Job item:
With pictures left out, copy exactly every line from the one containing "Bands. Zusammen mit" through the end of the material.

Data excerpts:
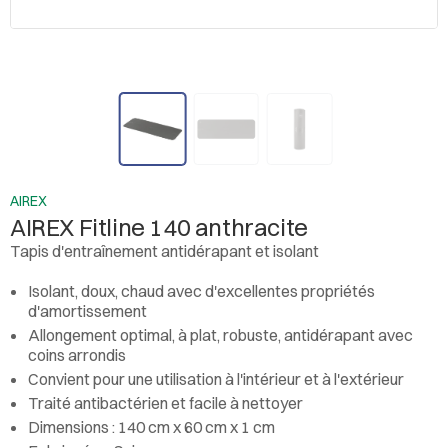
AIREX
AIREX Fitline 140 anthracite
Tapis d'entraînement antidérapant et isolant
Isolant, doux, chaud avec d'excellentes propriétés
d'amortissement
Allongement optimal, à plat, robuste, antidérapant avec
coins arrondis
Convient pour une utilisation à l'intérieur et à l'extérieur
Traité antibactérien et facile à nettoyer
Dimensions : 140 cm x 60 cm x 1 cm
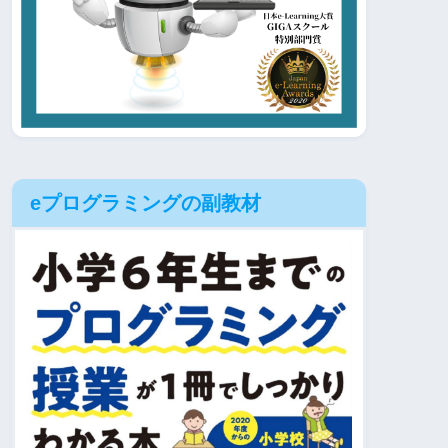
eプログラミングの副教材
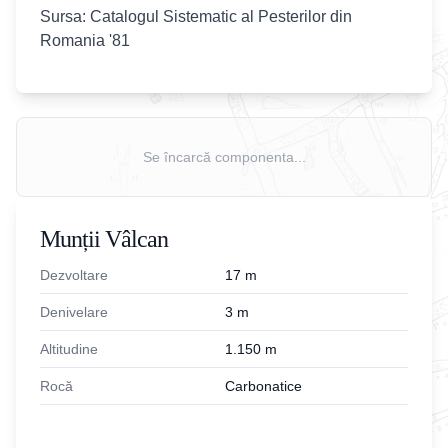
Sursa: Catalogul Sistematic al Pesterilor din
Romania '81
Se încarcă componenta...
Munții Vâlcan
Dezvoltare
17
m
Denivelare
3
m
Altitudine
1.150
m
Rocă
Carbonatice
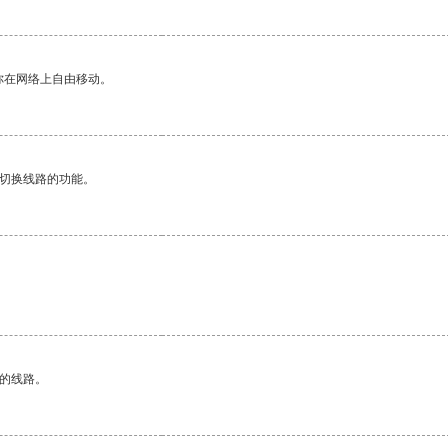
你在网络上自由移动。
动切换线路的功能。
区的线路。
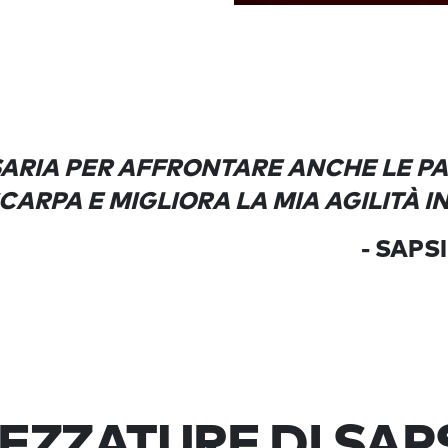
SARIA PER AFFRONTARE ANCHE LE PAR
ARPA E MIGLIORA LA MIA AGILITÀ I
- SAPS
EZZATURE DI SAP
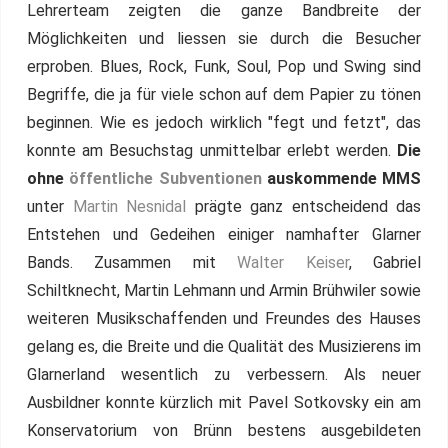
Lehrerteam zeigten die ganze Bandbreite der
Möglichkeiten und liessen sie durch die Besucher
erproben. Blues, Rock, Funk, Soul, Pop und Swing sind
Begriffe, die ja für viele schon auf dem Papier zu tönen
beginnen. Wie es jedoch wirklich "fegt und fetzt", das
konnte am Besuchstag unmittelbar erlebt werden.
Die
ohne
öffentliche Subventionen
auskommende MMS
unter
Martin Nesnidal
prägte ganz entscheidend das
Entstehen und Gedeihen einiger namhafter Glarner
Bands. Zusammen mit
Walter Keiser
, Gabriel
Schiltknecht, Martin Lehmann und Armin Brühwiler sowie
weiteren Musikschaffenden und Freundes des Hauses
gelang es, die Breite und die Qualität des Musizierens im
Glarnerland wesentlich zu verbessern. Als neuer
Ausbildner konnte kürzlich mit Pavel Sotkovsky ein am
Konservatorium von Brünn bestens ausgebildeten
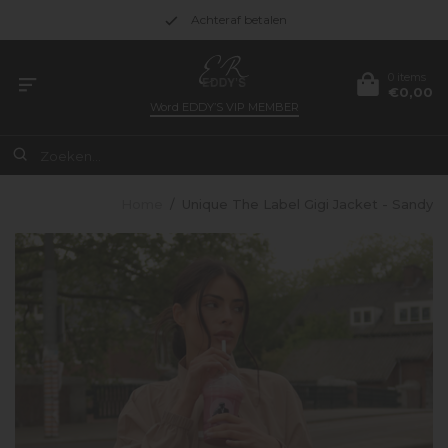
Gratis verzending vanaf €49.95
0 items
€0,00
Word
EDDY’S VIP MEMBER
Home
/
Unique The Label Gigi Jacket - Sandy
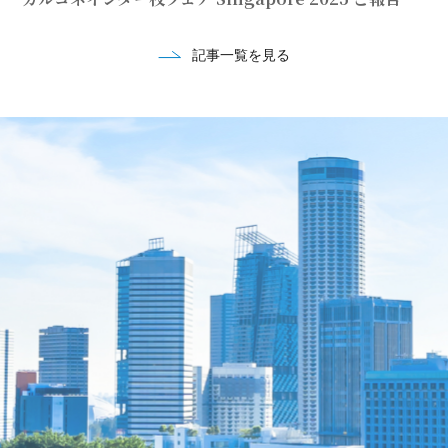
記事一覧を見る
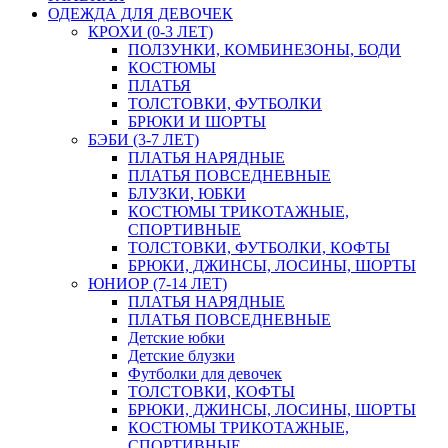
ОДЕЖДА ДЛЯ ДЕВОЧЕК
КРОХИ (0-3 ЛЕТ)
ПОЛЗУНКИ, КОМБИНЕЗОНЫ, БОДИ
КОСТЮМЫ
ПЛАТЬЯ
ТОЛСТОВКИ, ФУТБОЛКИ
БРЮКИ И ШОРТЫ
БЭБИ (3-7 ЛЕТ)
ПЛАТЬЯ НАРЯДНЫЕ
ПЛАТЬЯ ПОВСЕДНЕВНЫЕ
БЛУЗКИ, ЮБКИ
КОСТЮМЫ ТРИКОТАЖНЫЕ,
СПОРТИВНЫЕ
ТОЛСТОВКИ, ФУТБОЛКИ, КОФТЫ
БРЮКИ, ДЖИНСЫ, ЛОСИНЫ, ШОРТЫ
ЮНИОР (7-14 ЛЕТ)
ПЛАТЬЯ НАРЯДНЫЕ
ПЛАТЬЯ ПОВСЕДНЕВНЫЕ
Детские юбки
Детские блузки
Футболки для девочек
ТОЛСТОВКИ, КОФТЫ
БРЮКИ, ДЖИНСЫ, ЛОСИНЫ, ШОРТЫ
КОСТЮМЫ ТРИКОТАЖНЫЕ,
СПОРТИВНЫЕ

Task output:
Bands. Zusammen mit
Walter Keiser
, Gabriel
Schiltknecht, Martin Lehmann und Armin Brühwiler sowie
weiteren Musikschaffenden und Freundes des Hauses
gelang es, die Breite und die Qualität des Musizierens im
Glarnerland wesentlich zu verbessern. Als neuer
Ausbildner konnte kürzlich mit Pavel Sotkovsky ein am
Konservatorium von Brünn bestens ausgebildeten
Gratis verzending vanaf €49.95
0 items
€0,00
Word
EDDY’S VIP MEMBER
Home
/
Unique The Label Gigi Jacket - Sandy
記事一覧を見る
ОДЕЖДА ДЛЯ ДЕВОЧЕК
КРОХИ (0-3 ЛЕТ)
ПОЛЗУНКИ, КОМБИНЕЗОНЫ, БОДИ
КОСТЮМЫ
ПЛАТЬЯ
ТОЛСТОВКИ, ФУТБОЛКИ
БРЮКИ И ШОРТЫ
БЭБИ (3-7 ЛЕТ)
ПЛАТЬЯ НАРЯДНЫЕ
ПЛАТЬЯ ПОВСЕДНЕВНЫЕ
БЛУЗКИ, ЮБКИ
КОСТЮМЫ ТРИКОТАЖНЫЕ,
СПОРТИВНЫЕ
ТОЛСТОВКИ, ФУТБОЛКИ, КОФТЫ
БРЮКИ, ДЖИНСЫ, ЛОСИНЫ, ШОРТЫ
ЮНИОР (7-14 ЛЕТ)
ПЛАТЬЯ НАРЯДНЫЕ
ПЛАТЬЯ ПОВСЕДНЕВНЫЕ
Детские юбки
Детские блузки
Футболки для девочек
ТОЛСТОВКИ, КОФТЫ
БРЮКИ, ДЖИНСЫ, ЛОСИНЫ, ШОРТЫ
КОСТЮМЫ ТРИКОТАЖНЫЕ,
СПОРТИВНЫЕ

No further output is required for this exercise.